Politique
L'Asie du Nord-Est dans la presse

La Corée du Sud peut-elle faire confiance à Trump face au Nord ?

Le président américain Donald Trump s'exprime lors d'une conférence de presse avec son secrétaire à la Défense James Mattis dans le "Hall des Héros" au département de la Défense dans le comté d'Arlington en Virginie, le 27 janvier 2007. (Crédits : Olivier Douliery/Consolidated/dpa/via AFP)
Le président américain Donald Trump s'exprime lors d'une conférence de presse avec son secrétaire à la Défense James Mattis dans le "Hall des Héros" au département de la Défense dans le comté d'Arlington en Virginie, le 27 janvier 2007. (Crédits : Olivier Douliery/Consolidated/dpa/via AFP)
Trump et son administration veulent rassurer la Corée du Sud. Soit. Le secrétaire américain à la Défense James Mattis est attendu à Séoul ce jeudi 2 février pour discuter du déploiement du système de missiles anti-balistiques THAAD contre la menace nord-coréenne. Mais le gouvernement de Séoul peut-il compter sur Washington comme au temps d’Obama ? Pas encore sûr. Pour le Korea Times, c’est toujours une période d’incertitudes qui commence. Le journal n’a pas oublié les menaces du candidat Trump sur le financement de la protection militaire américaine comme sur l’accord de libre-échange entre les deux pays.
La Corée du Sud s’inquiète. Durant sa campagne électorale, Donald Trump avait remis en cause les engagements américains en matière de défense et de commerce. Aux yeux du milliardaire, rappelle le Straits Times, le gouvernement de Séoul ne payait pas suffisamment pour « aider à maintenir les 28 500 soldats américains présents dans le pays ». Cette déclaration a suscité le doute sur la pérennité de l’alliance stratégique entre les deux Etats. Comme au lendemain de son élection, Donald Trump s’est de nouveau employé à calmer le jeu hier lundi 30 janvier. Dans une conversation par téléphone avec le président sud-coréen par intérim Hwang Kyo-ahn, il a réitéré l’engagement « ferme » des Etats-Unis à offrir une défense « à toute épreuve » à la Corée du Sud et renforcer « toutes les capacités militaires » de défense conjointe contre la Corée du Nord.

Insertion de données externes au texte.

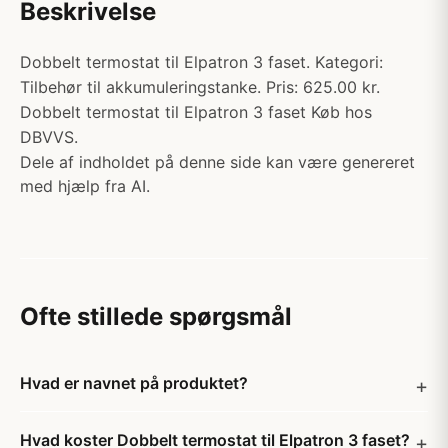
Beskrivelse
Dobbelt termostat til Elpatron 3 faset. Kategori:
Tilbehør til akkumuleringstanke. Pris: 625.00 kr.
Dobbelt termostat til Elpatron 3 faset Køb hos
DBVVS.
Dele af indholdet på denne side kan være genereret
med hjælp fra AI.
Ofte stillede spørgsmål
Hvad er navnet på produktet?
Hvad koster Dobbelt termostat til Elpatron 3 faset?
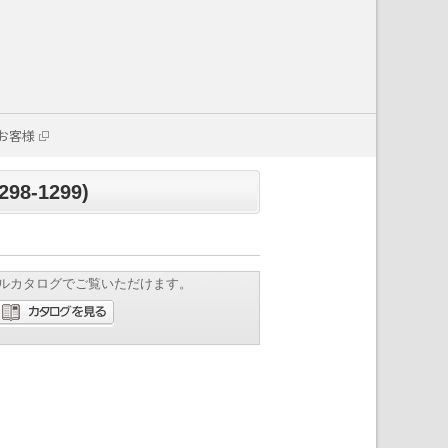
お客様
8-1299)
ルカタログでご覧いただけます。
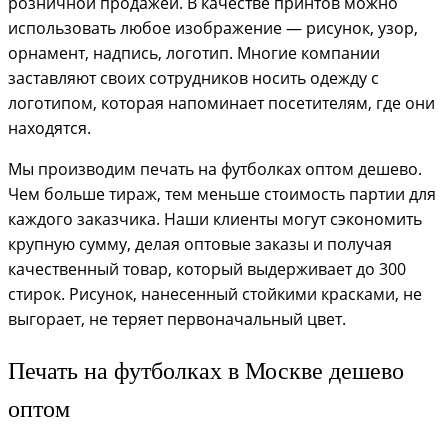
розничной продажей. В качестве принтов можно
использовать любое изображение — рисунок, узор,
орнамент, надпись, логотип. Многие компании
заставляют своих сотрудников носить одежду с
логотипом, которая напоминает посетителям, где они
находятся.
Мы производим печать на футболках оптом дешево.
Чем больше тираж, тем меньше стоимость партии для
каждого заказчика. Наши клиенты могут сэкономить
крупную сумму, делая оптовые заказы и получая
качественный товар, который выдерживает до 300
стирок. Рисунок, нанесенный стойкими красками, не
выгорает, не теряет первоначальный цвет.
Печать на футболках в Москве дешево
оптом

Même musique rassurante dans un autre appel téléphonique : le secrétaire américain à la Défense James Mattis a confirmé à son homologue sud-coréen Han Min-koo le déploiement comme prévu du système de missiles antibalistiques américain (THAAD) sur le sol sud-coréen. L’objectif est de se défendre contre les capacités nucléaires et balistiques de la Corée du Nord. Mattis sera en Corée du Sud ce jeudi 2 février pour en discuter, indique Channel News Asia.

Cette double annonce intervient dans un contexte régional où la Corée du Nord continue de montrer ses muscles. Le 1er janvier, Kim Jong-un a déclaré l’entrée en phase finale des préparatifs pour le test d’un missile balistique intercontinental (ICBM), rapporte l’agence Yonhap. Plus encore, l’information selon laquelle le Nord aurait placé deux ICBM sur des lanceurs mobiles la semaine dernière indique la possibilité d’un test plus rapidement que prévu. Cependant, la nature du missile reste floue. Hier lundi, des responsables militaires sud-coréens ont annoncé le tir prochain d’un missile balistique à portée intermédiaire Musudan (IRBM), et non à longue portée, car, selon eux, les Nord-Coréens doivent encore « maîtriser les technologies connexes ».

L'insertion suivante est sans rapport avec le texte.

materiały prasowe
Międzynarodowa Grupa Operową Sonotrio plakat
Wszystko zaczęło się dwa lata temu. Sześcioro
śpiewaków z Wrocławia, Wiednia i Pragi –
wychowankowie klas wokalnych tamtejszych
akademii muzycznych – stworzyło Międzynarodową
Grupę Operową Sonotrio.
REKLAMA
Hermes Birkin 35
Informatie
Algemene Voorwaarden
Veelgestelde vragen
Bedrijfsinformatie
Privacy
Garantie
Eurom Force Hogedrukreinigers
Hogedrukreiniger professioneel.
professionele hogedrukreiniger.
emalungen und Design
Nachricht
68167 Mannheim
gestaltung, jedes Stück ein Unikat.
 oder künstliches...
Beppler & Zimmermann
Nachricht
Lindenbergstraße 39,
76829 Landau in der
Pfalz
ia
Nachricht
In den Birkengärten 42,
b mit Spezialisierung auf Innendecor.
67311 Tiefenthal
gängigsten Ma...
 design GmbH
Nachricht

Les assurances données par l’administration Trump vont-elles tranquilliser la Corée du Sud ? Rien n’est moins sûr pour le Korea Times. Les deux pays entrent même dans une « nouvelle ère incertaine et potentiellement changeante » de leurs relations, souligne l’éditorialiste. Il rappelle aussi l’allusion négative de Trump à l’accord de libre-échange KORUS (Corée – États-Unis) et au déficit commercial américain de 23 milliards de dollars. Pour la Corée du Sud, les faits démontrent pourtant clairement que cet accord profite aux deux parties. Le commerce bilatéral a en effet augmenté de 84% au cours de la dernière décennie et a atteint 115 milliards de dollars en 2015. Le moment est donc venu, appelle le Korea Times, pour le gouvernement de Séoul, mais aussi pour les entreprises sud-coréennes et américaines basées en Corée de convaincre Trump de la valeur ajoutée du KORUS. Mais pour l’instant, les vraies intentions du nouveau président américain restent floues, elles aussi.